I think people are mistaking feel for “sloppiness”. But feel, that’s the important thing. Feel, to me, is about tension; the possibility that music will fall apart into chaos. Teetering on the edge of noise, which means, on occasion, what can be perceived as errors. Or even actual errors, because that’s a part of feel, too; reaching for something, not effortless achievement.
I lose interest in music if it’s too precise. Someone who can play super fast and super precise is just not interesting. There’s no tension. There’s no feel.
I’m not saying that someone with great technique is always a bad player, but that technique alone is just boring. If there’s zero chance of disaster, well, who cares?
That said, I do enjoy classical music, but even there I can hear a difference between a passionate player and a mechanical one.
I (barely) remember a review of a performance that stated that the drummer “needed to be more analog”.
Speaking of “too precise”, I took the kids to an Interpol concert. No interaction with the crowd, nothing but precise “Just Like On The CD” playing. I got so bored.
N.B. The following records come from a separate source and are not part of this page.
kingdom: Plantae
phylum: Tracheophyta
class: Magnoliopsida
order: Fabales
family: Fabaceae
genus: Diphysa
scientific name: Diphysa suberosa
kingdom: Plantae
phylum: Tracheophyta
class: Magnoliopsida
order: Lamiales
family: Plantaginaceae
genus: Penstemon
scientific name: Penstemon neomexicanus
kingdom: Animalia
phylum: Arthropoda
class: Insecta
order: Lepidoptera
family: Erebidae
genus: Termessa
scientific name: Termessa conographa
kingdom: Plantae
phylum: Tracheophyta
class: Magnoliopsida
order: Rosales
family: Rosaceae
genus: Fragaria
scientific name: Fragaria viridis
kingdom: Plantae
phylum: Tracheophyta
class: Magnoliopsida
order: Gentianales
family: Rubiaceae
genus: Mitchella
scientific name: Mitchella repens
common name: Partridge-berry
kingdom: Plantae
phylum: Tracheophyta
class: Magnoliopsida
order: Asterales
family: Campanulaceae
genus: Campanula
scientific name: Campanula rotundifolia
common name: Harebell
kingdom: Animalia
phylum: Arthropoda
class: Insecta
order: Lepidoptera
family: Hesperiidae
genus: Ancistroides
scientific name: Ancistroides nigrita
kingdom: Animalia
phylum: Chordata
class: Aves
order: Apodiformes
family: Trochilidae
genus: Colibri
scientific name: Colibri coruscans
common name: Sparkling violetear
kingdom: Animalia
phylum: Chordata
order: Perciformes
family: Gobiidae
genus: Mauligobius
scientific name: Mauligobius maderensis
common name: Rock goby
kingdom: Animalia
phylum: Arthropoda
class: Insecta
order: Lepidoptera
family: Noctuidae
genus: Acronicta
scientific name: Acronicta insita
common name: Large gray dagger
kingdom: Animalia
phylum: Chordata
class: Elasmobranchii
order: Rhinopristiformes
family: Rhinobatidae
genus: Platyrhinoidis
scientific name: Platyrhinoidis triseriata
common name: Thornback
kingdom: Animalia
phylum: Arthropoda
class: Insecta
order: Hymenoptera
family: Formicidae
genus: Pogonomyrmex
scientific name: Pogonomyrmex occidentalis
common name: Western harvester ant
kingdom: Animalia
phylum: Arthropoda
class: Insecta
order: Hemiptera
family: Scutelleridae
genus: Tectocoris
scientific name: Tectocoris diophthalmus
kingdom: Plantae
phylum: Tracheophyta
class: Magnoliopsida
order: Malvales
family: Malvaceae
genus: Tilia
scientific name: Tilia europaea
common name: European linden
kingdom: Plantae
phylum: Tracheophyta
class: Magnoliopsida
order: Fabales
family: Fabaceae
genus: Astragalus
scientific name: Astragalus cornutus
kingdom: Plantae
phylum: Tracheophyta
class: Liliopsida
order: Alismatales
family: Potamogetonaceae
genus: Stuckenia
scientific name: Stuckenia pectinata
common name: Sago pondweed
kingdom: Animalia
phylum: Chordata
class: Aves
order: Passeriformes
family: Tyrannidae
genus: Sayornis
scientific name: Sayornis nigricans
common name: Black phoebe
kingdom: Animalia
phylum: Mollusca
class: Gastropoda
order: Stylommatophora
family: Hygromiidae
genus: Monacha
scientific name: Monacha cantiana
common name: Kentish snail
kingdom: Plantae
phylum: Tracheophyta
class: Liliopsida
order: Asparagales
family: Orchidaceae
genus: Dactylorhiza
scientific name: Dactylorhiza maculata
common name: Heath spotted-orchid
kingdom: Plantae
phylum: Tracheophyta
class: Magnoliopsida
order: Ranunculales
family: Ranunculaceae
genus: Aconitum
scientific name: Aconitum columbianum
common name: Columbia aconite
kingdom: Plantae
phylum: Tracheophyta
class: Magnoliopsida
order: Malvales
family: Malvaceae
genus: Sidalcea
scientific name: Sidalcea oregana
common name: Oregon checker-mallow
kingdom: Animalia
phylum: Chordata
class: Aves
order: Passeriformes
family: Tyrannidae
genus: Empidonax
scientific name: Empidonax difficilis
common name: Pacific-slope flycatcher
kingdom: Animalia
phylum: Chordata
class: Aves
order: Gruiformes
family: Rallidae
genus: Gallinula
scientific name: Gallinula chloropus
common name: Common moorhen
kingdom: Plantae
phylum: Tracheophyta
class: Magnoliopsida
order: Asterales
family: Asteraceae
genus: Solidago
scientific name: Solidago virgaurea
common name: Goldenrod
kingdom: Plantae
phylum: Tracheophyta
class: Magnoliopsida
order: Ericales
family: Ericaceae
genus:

This is how I feel about Weezer’s Pinkerton. I have no idea if it uses sloppy technique, but it sounds like the entire band is drunk. Even Rivers compared the lyrics to a drunk dial, just an embarrassingly exposed, insecure rambling mess.
And man is it good.
That’s where some of the best stuff lives. In the gut.
For “Rainy Day Women #12 & 35” Bob Dylan really did get the whole band drunk and stoned, to create one of the sloppiest sides ever recorded. This glorious mess was deliberate:
Mark Knopfler. Not for the guitar playing, he’s a genius at that, but for the singing voice, which is passable but nothing special. Sounds great to me though.
Ha, that’s probably the first Dylan song I ever heard. I don’t know too many others. He’s not a very good singer and that’s always kinda put me off. But it’s a fun song and he actually doesn’t sound too bad there.
Probably not very long. Dylan was a highly prolific and fast writer in his magical years from 1962-66, he sometimes penned songs on the side in cafés on napkins. Doesn’t mean that he didn’t carefully craft songs, “Mr. Tambourine Man” definitely wasn’t written in 10 minutes, nor was “Subterranean Homesick Blues”
There’s a famous anecdote about the two songwriter geniuses Dylan and Leonard Cohen. They met shortly after Dylan’s album “Infidels” had been released, and Cohen asked him “I like your new song “I And I”. How long did it take you to write?” Dylan replied “I don’t know, 15 Minutes perhaps. I like your song “Hallelujah”. How long did you take?” Cohen: “15 years.”